We're interested in the function L(t), the distance from the ship's start position to the planet.

L(t)² = (p - cos(t))² + sin²(t)
        = p² + 1 - 2p cos(t)

And we want to set this equal to the distance the ship has traveled by time t > 0,

T(t)² = (s(t - t_0))²
        =s²t² - 2s²t*t_0 + s²t_0²

At the times of intercept, T(t) = L(t) so...

s²t² - 2s²t*t_0 + s²t_0² = p² + 1 - 2p cos(t)

Which we can rephrase as:

cos(t) = (1/2p)(-s²t² + 2s²t*t_0 - s²t_0² + p² + 1)

Which is "just" an intersection between a parabola and a garden-variety cosine wave (unscaled, unshifted).

Take the parabola side of that equation and call it P(t). We know we can't possibly have an intersection before P(t) drops to less than or equal to 1, so we can use the garden variety quadratic formula and find the greater of the two solutions P(t_low) = 1 to get a lower bound on t.

We know the cosine wave rises back up to 1 by t_high = ceil(t_low/2pi)*2pi, but the parabola is strictly decreasing, so our earliest intersection must lie between t_low and t_high, at most one wavelength apart.
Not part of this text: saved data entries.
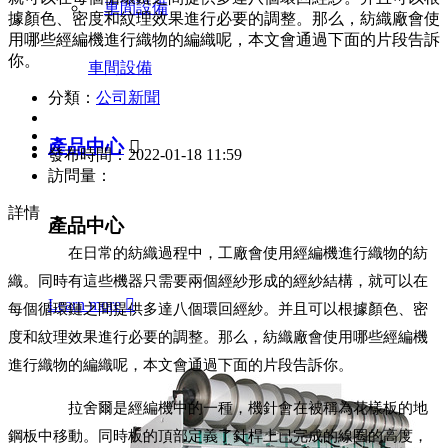
據顏色、密度和紋理效果進行必要的調整。那么，紡織廠會使
用哪些經編機進行織物的編織呢，本文會通過下面的片段告訴
你。
車間設備
分類：
公司新聞
產品中心

發布時間：
2022-01-18 11:59
訪問量：
詳情
產品中心
在日常的紡織過程中，工廠會使用經編機進行織物的紡
織。同時有這些機器只需要兩個經紗形成的經紗結構，就可以在
Learn more

每個循環鏈之間提供多達八個環回經紗。并且可以根據顏色、密
度和紋理效果進行必要的調整。那么，紡織廠會使用哪些經編機
進行織物的編織呢，本文會通過下面的片段告訴你。
拉舍爾是經編機中的一種，機針會在被稱為花樣板的地
鋼板中移動。同時板的頂部定義了針桿上已完成的線圈的高度，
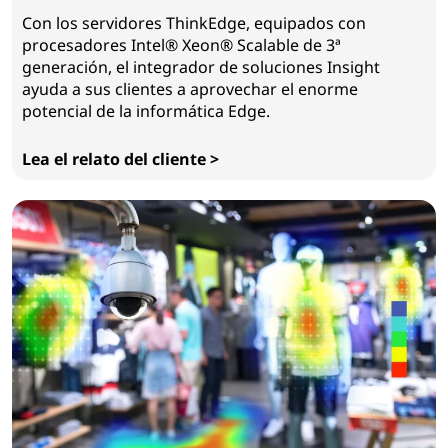
Con los servidores ThinkEdge, equipados con
procesadores Intel® Xeon® Scalable de 3ª
generación, el integrador de soluciones Insight
ayuda a sus clientes a aprovechar el enorme
potencial de la informática Edge.
Lea el relato del cliente >
Insight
We can also find the greatest solution for P(t) = -1 to get a potentially tighter bound on t_high

Unfortunately this seems to be about as far as a pure analytical approach can take us, and we're again forced to use some type of iterative root finding method in this span, but at least we've reduced it to about the simplest case we could hope for. There could still be multiple roots in this span, but our bounds are tight enough that this should be rare.

If your planet orbits much faster than your ship moves, the parabola will be nearly flat in this span and you can closely approximate it as a constant, using acos to find a very close first guess between t_low and t_high. Or if your ship travels much faster than your planet, the parabola will be nearly vertical the solution will be quite close to t_low. For intermediate cases like the example above, you might be able to approximate each curve as a straight line and iteratively refine from there.

Answer 2

You can solve this by expressing the position of the ship using parametric equations, expressing the position of the planet using the equation for one side of a circle, and solving a system of equations.

The ship's x position can be expressed as x = vcos(theta)t, where theta is the absolute value of the ship's angle below the horizontal.

The ship's y position can be expressed as y = vsin(theta)t.

The planet's x-position can be expressed as sqrt(1 - (y - k)^2) + h, where k is the translation of the circular orbit from the origin of the coordinate system.

Combining these equations yields: vcos(theta)t = sqrt(1 - (vsin(theta)t - k)^2) + h

To make this a system of equations, the arc length traveled by the planet from a_0 to a_0 + theta is equal to s_0t(2 * pi * r). Due to the same-side angles theorem, this theta is the same as the ship's theta below the horizontal.

The arc length can be given by the equation: Assume o is theta for the rest of this answer.

integral(from 0 to (a_0 + theta))(sqrt(1 - (dr/do)^2)dx - integral(from 0 to 
a_0)(sqrt(1 - (dr/do)^2)dx.

The equation for the circle is r^2 - 2rr_0cos(o - o_2) + r_0^2 = a^2.

(r_0, o_2) is the location of the center of the circle

dr/do = (2r_0rcos(o - o_2))/(2r + 2r_0sin(o))

Finally,

integral(from 0 to (a_0 + theta))(sqrt(1 - (dr/do)^2)dx - integral(from 0 to 
a_0)(sqrt(1 - (dr/do)^2)dx = s_0t(2 * pi * r)

The above equation most likely will require the trapezoidal rectangular approximation method or Simpson's approximation method in order to solve the integrals.

After solving for t, substitute t into the two ship-position equations to get the x and y positions of the collision.